··· Input data ···

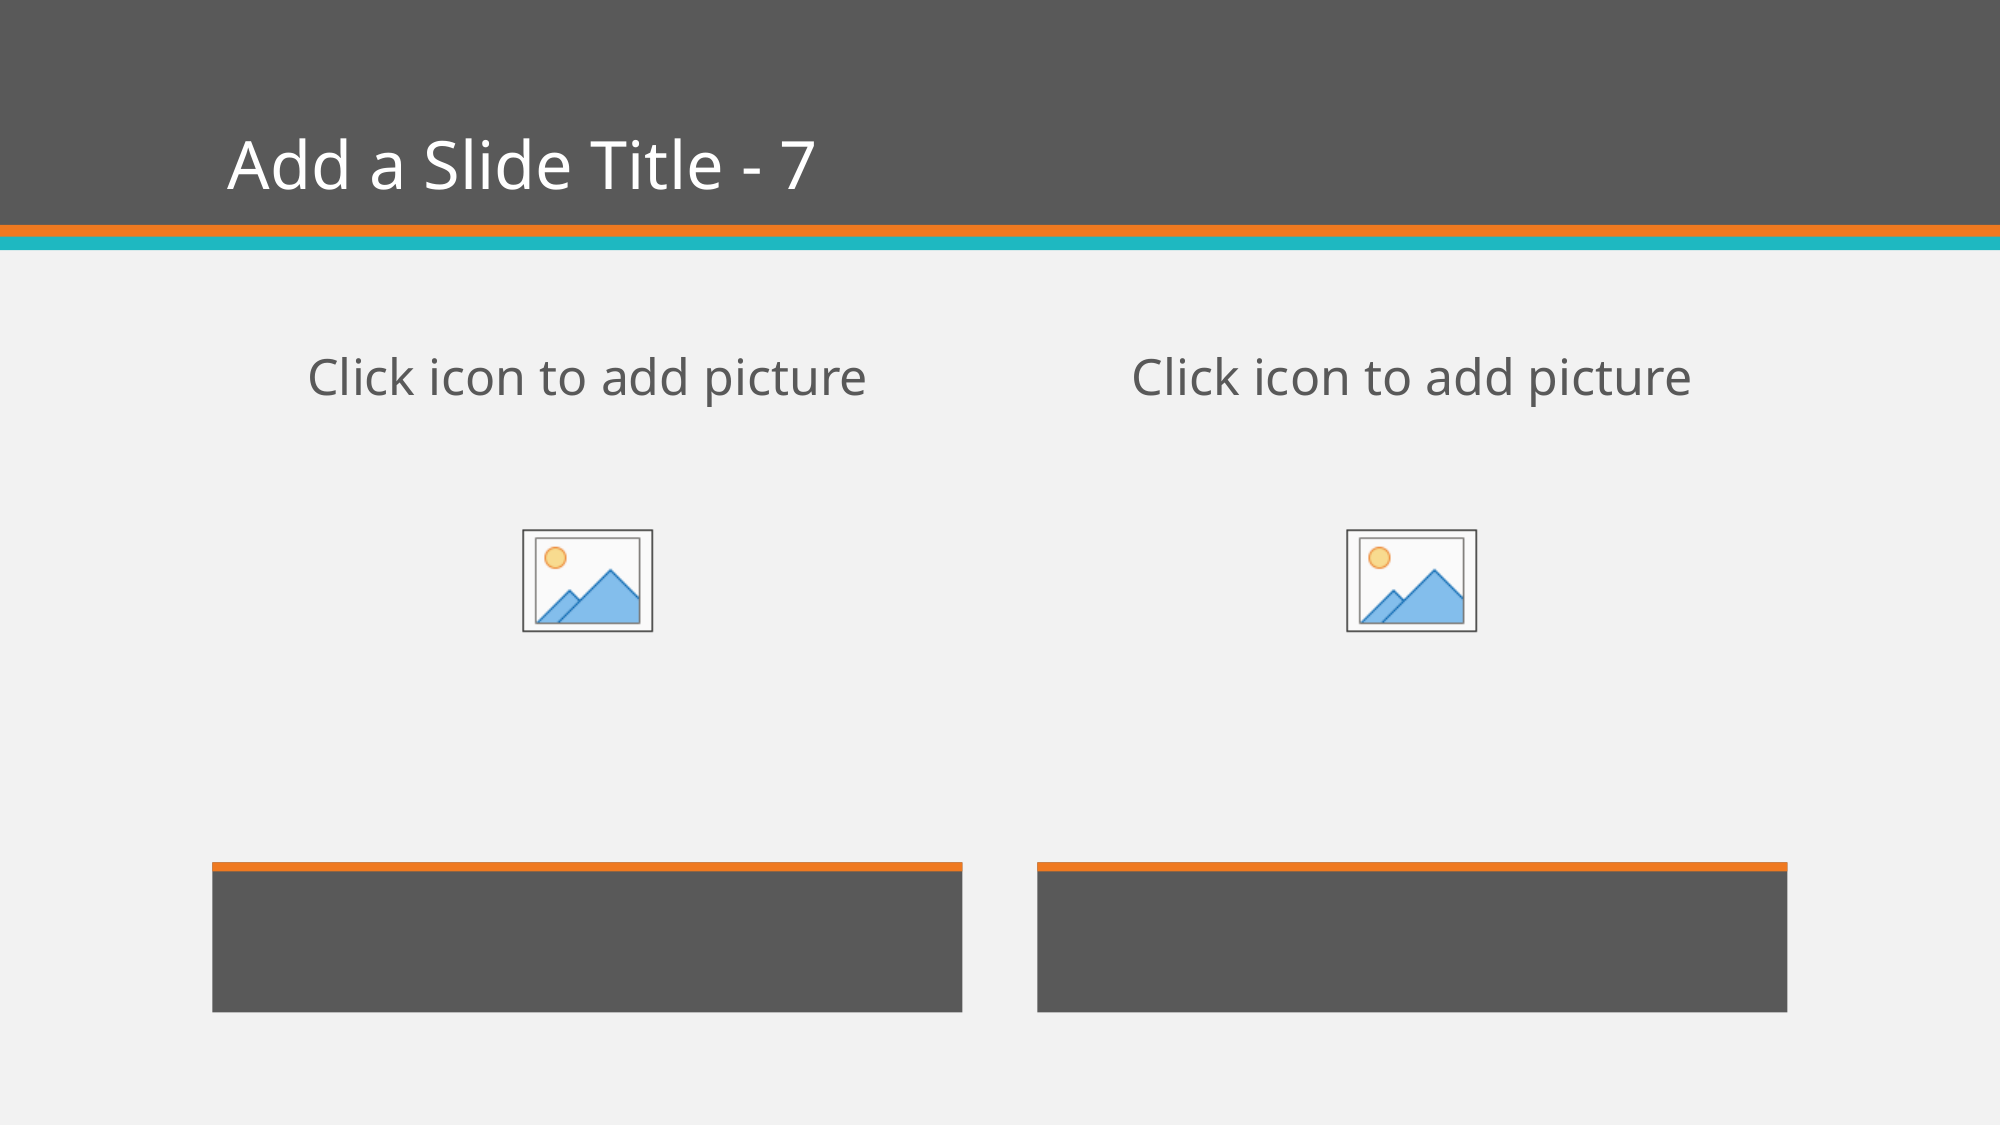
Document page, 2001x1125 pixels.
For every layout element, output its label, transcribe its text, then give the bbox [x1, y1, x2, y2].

title Add a Slide Title - 7 [212, 41, 1788, 212]
picture [1037, 299, 1788, 863]
picture [212, 299, 963, 863]
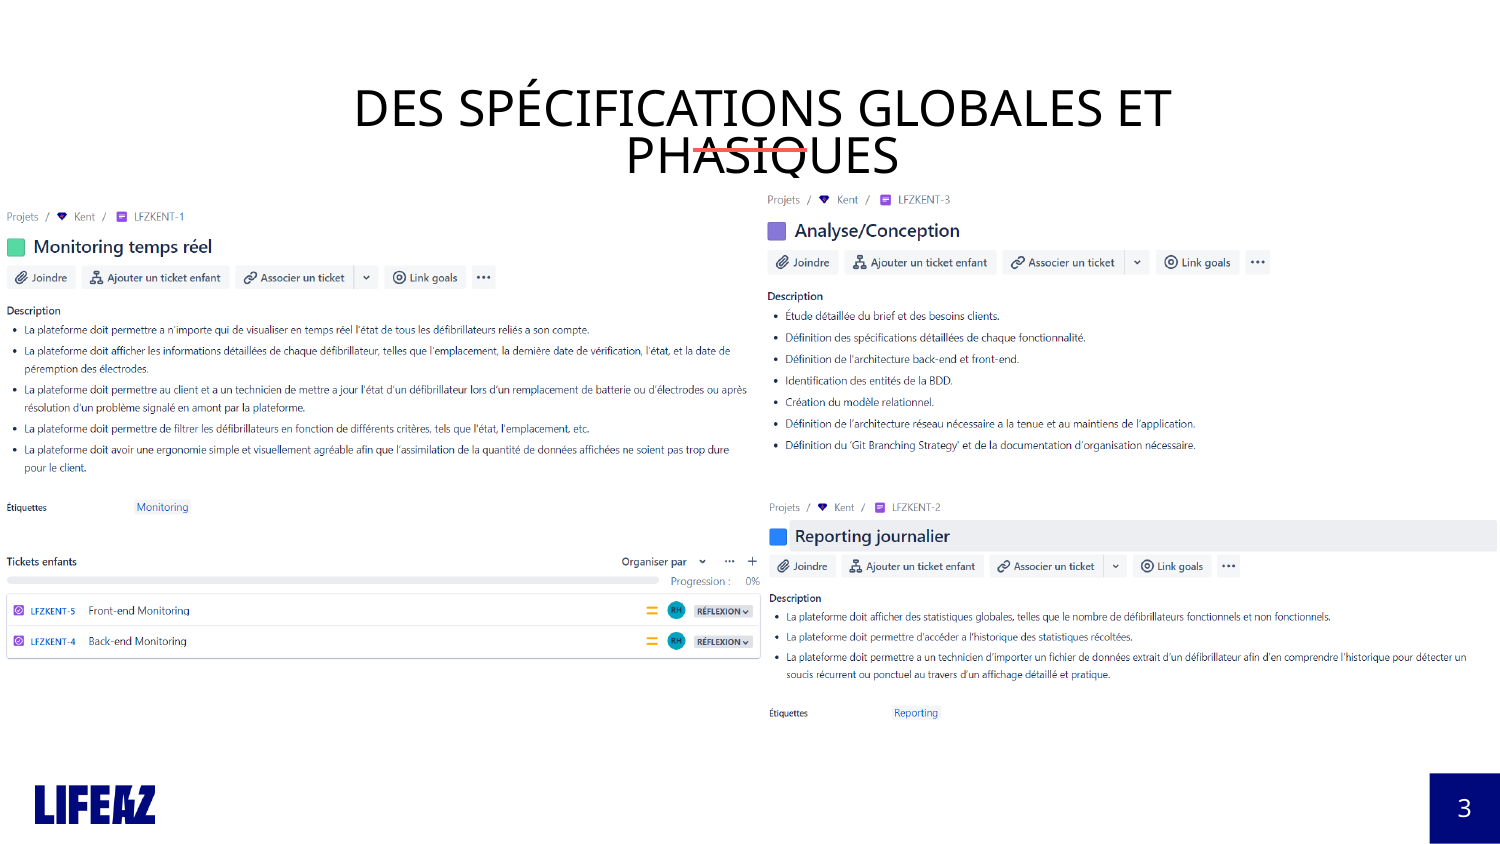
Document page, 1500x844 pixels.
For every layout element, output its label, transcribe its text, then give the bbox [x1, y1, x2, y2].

···

**Exercise instructions:** Determine how many lines in the entries above contain the word "Document", and respond with the number alone.

**Reply to the exercise:** 2